Is an Effective Treatment for Hereditary and Sporadic Papillary Kidney Cancer at Hand?

Hereditary leiomyomatosis and renal cell cancer (HLRCC) is a hereditary condition caused by germline mutations in the fumarate hydratase gene, which increase the risk for an aggressive papillary renal cell cancer that lacks effective therapy. In preclinical studies using HLRCC models, blockade of both vascular endothelial growth factor (VEGF) receptor and epidermal growth factor receptor (EGFR) provided significant antitumor activity. Now, investigators have conducted an open-label, phase II trial of the combination of the VEGFA blocker bevacizumab and the EGFR blocker erlotinib in 40 patients with sporadic papillary renal cell carcinoma and 43 patients with HLRCC-associated papillary renal cell carcinoma. The primary end point was overall response rate.

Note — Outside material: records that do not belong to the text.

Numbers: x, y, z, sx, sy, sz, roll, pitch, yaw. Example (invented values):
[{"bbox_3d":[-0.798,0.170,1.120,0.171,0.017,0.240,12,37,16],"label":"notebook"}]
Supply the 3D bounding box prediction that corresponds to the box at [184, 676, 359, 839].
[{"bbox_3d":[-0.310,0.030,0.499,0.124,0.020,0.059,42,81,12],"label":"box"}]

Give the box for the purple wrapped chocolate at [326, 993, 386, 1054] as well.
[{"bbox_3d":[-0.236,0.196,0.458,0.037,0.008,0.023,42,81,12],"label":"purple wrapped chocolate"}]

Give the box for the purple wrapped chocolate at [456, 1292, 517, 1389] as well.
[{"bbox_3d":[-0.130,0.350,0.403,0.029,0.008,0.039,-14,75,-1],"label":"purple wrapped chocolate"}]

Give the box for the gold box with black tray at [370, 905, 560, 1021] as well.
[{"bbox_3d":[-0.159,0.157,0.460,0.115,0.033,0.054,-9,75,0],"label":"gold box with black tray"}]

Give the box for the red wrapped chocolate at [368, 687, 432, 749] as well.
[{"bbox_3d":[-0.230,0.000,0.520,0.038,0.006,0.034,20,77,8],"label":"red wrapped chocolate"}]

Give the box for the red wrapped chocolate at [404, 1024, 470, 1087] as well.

Patients with HLRCC had a median age of 43 years compared with 56 years in the sporadic arm. Approximately one third of all patients had received at least one prior line of therapy. During a median follow-up of 72 months in the HLRCC group and 64 months in the sporadic-carcinoma group, the overall response rate was 72% (including 2 with complete response) in the HLRCC group and 35% in the sporadic-carcinoma group. In the HLRCC group, the median progression-free survival was 21.1 months, 15 patients continued therapy for more than 2 years, and the median overall survival was 44.6 months. Adverse events were consistent with the side effect profile of these two agents: Rash, diarrhea, and proteinuria were most common.